Are we sleepwalking into a privacy law?
The resounding response from the panel was no. John Cooper referenced Judge Cooley’s famous phrase from 1888 – “the right to be let alone” – explaining that we are experiencing a natural development in the law, and that courts are simply interpreting the “parameters and frictions” between articles 8 and 10, along with section 12, of the Human Rights Act. Joshua Rozenberg added that in all likelihood, we will not see the creation of a statutory tort of privacy.
The debate settled around the familiar territory of celebrities and media intrusion. Cooper called for the media-initiated debate over injunctions to be examined, asking if the issue really lies in secrecy and curbing freedom of expression or whether injunctions vital to protect individuals from harassment and exposure. Rozenberg agreed that there is more to privacy than secrecy, pointing out that the Ryan Giggs injunction is currently being upheld to protect the footballer from harassment. The value of reputation was also acknowledged – are celebrities who claim privacy is required to protect family members really protecting other interests? Rozenberg pointed out that individuals appearing in criminal trials are generally not entitled to anonymity, leaving family members open to scrutiny.
Cooper dismissed a strict distinction between public figures and civilians in terms of privacy and publicity, saying: “You have to take your celebrity as you find them.” He added that there are degrees of celebrity, and how an individual has fed parts of their personal life into the public domain should be taken into account, and often is, by judges.
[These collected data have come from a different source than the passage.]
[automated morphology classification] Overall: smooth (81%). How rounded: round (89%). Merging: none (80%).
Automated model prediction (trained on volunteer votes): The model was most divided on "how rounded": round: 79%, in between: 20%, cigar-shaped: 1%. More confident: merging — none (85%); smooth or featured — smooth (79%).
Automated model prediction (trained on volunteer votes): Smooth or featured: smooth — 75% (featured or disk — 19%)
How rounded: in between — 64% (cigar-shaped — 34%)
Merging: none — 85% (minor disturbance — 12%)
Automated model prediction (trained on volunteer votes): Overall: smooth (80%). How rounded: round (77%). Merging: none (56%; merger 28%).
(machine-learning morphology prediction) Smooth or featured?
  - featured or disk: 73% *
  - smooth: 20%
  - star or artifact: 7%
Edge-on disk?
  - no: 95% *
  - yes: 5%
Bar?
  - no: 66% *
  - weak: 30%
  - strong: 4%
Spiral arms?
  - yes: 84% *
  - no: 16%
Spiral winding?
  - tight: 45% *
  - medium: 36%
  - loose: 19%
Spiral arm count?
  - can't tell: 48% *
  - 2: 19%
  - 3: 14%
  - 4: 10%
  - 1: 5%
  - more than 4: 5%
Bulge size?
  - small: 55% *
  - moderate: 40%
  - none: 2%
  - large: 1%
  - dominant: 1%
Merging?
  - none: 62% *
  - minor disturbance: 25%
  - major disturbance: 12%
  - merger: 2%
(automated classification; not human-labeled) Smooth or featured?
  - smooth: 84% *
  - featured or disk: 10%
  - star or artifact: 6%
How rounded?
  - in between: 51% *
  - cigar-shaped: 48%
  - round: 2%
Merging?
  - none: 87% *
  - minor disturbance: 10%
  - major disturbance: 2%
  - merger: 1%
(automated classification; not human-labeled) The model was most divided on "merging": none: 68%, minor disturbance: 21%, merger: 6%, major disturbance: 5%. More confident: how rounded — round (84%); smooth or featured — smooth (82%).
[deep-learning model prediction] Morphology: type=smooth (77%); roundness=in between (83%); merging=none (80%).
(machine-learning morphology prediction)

Graham Atkins called into question the “frenzy from an increasingly frustrated media” over celebrity injunctions, saying that the day-to-day private lives of civilians aren’t going to sell papers in the same way.
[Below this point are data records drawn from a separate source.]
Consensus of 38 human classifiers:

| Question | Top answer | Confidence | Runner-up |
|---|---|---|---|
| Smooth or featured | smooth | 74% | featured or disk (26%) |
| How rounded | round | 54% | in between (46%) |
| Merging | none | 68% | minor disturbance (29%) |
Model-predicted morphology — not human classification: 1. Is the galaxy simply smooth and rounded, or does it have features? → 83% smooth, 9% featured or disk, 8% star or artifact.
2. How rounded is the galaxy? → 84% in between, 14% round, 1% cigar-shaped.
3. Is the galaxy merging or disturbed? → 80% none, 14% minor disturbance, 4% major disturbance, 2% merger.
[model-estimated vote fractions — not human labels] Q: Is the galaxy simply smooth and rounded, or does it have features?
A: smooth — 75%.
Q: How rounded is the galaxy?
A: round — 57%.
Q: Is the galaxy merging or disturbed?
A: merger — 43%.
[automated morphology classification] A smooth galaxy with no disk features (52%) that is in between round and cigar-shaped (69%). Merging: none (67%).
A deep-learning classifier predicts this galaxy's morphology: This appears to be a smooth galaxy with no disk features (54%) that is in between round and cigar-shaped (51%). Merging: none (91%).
Atkins blamed the media for starting the ball rolling with outing injunctions. This was picked up by Rozenberg with reference to a flurry of innuendo-laden articles in the press pointing readers to Twitter. It was suggested by more than one of the panel that journalists may be directly involved in setting up the injunction-busting Twitter accounts – pure speculation of course. The Spartacus effect – the safety in numbers for Twitter users publishing celebrity injunctions – was touched on by Rozenberg, who reminded us that the law applies here, and no one can assume they are safe in cyberspace (I lesson I will take with me, having been picked out by Mr Rozenberg for tweeting the seminar).
Rozenberg also questioned how judges will be influenced by public debate, and if the apparent public disdain for injunctions would push judicial decisions slightly more towards freedom of expression. Jo Glanville, who called privacy the “number one issue” in freedom of expression debates, pointed out that judges sometimes do get it wrong when balancing public interest and the need for prior restraint – suggesting that remedy for privacy invasions might become more appropriate (Max Mosley might take issue with that one). She criticised judges for denying the impact of online publication as the distinction between this and traditional media is becoming increasingly blurred, adding that privacy law is at the centre of a collision between HRA aided-development and global internet revolutions.
If I can offer a tentative conclusion to the panel’s discussion, we might not be sleepwalking into a privacy law in the UK, but have reached a significant turning point. The multiple topics touched on by the panel demonstrate that privacy is a concept that includes many legal and cultural sub-concepts, and that any legal development must try to take these all into account.